Mustafa Yıldırım
SUÇUMUZ HAYVAN OLMAK
İnsanlarla çatışmamak için Ujin'le caddelere uğramadan, arka sokaklarda yürüyoruz. Sen misin kaçan, insanoğlu bu, her an karşına çıkabilir. Kuzgun sokağın başında bir adam; giyimine, bakışına, traşına bakarsanız tam bir salon efendisi. Ujin'e gülümsüyor, rahatlıyoruz.
Sen misin adama efendi diyen, izmariti fırlatıyor yola, hem de söndürmeden. Ujin ateşten ürküyor. İzmariti ayağımla eziyorum, "Atmasanız iyiydi" diyorum.
Salon beyefendisi arkamızdan bağırıyor:
"Bir şey mi dedin?"
Yanıtlayamayız!
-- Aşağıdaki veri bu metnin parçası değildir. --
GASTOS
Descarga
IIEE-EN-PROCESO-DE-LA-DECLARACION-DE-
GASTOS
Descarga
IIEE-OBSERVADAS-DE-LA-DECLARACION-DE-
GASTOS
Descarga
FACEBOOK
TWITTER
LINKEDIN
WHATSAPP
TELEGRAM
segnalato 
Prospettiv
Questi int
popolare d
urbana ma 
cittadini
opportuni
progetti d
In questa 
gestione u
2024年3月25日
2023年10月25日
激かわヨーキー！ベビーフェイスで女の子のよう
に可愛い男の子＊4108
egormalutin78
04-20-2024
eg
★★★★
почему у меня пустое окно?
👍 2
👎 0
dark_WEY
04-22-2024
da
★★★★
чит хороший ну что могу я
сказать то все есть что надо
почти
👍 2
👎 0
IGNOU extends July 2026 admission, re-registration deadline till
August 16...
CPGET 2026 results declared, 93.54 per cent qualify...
Ujin adamın yüzünü, el sallayışını görürse iş karışır. Ben karakolluk olabilirim. Önemli değil; ancak Ujin'i atarlar bir karantinaya, dayarlar aşıları!
Arkamıza dönmeden uzaklaşıyoruz. Kuzgun taksi durağına yaklaşırken dört köpeğe rastlıyoruz. Ujin onlara sesleniyor. Köpekler uzaklaşıyor.
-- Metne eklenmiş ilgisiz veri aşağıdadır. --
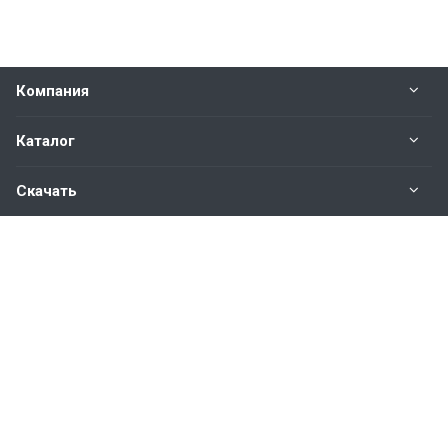
Компания
Каталог
Скачать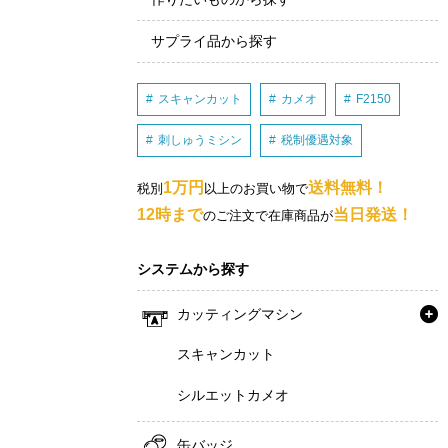
サプライ品から探す
スキャンカット
カメオ
F2150
刺しゅうミシン
税制優遇対象
1万円
送料無料！
税別
以上のお買い物で
12時まで
当日発送！
のご注文で在庫商品が
システムから探す
カッティングマシン
スキャンカット
シルエットカメオ
缶バッジ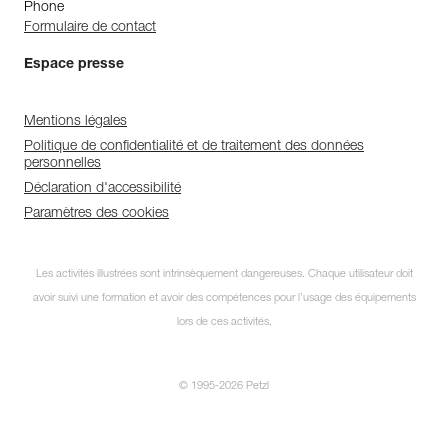
Phone
Formulaire de contact
Espace presse
Mentions légales
Politique de confidentialité et de traitement des données
personnelles
Déclaration d'accessibilité
Paramètres des cookies
Les activités illustrées sont intrinsèquement dangereuses. Chaque utilisateur doit
avoir suivi une formation et avoir des compétences pour l’usage des équipements
lors de ces activités.
© 1995-2026 Petzl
Üç atmadan yeni bir insan! Taksi durağından çıkan uzun boylu, posbıyıkları ağarmış yaşlı şoför Ujin'e bağırıyor:
"Lan şerefsiz!"
Başımızı iki yana sallayarak yürüyoruz. Keyfimiz kaçıyor. Ujin bir sağa bir sola bakıyor...
Derken gök gürlüyor. Ujin telaşlanıyor, kaldırımdaki ağaçlardan uzaklaşmak için yola atlıyor. Yıldırımdan korunması için bir mağara, o da yoksa bir kaya dibi, kovuk gerekiyor.
Otomobiller çarptı çarpacak derken göklerden yardım geliyor; sular boşalıyor; caddeyi sel alıyor. İnsanlar kaçıyor, kaldırımlar bize kalıyor. Islanıyoruz, ama gündeyiz, mutluyuz.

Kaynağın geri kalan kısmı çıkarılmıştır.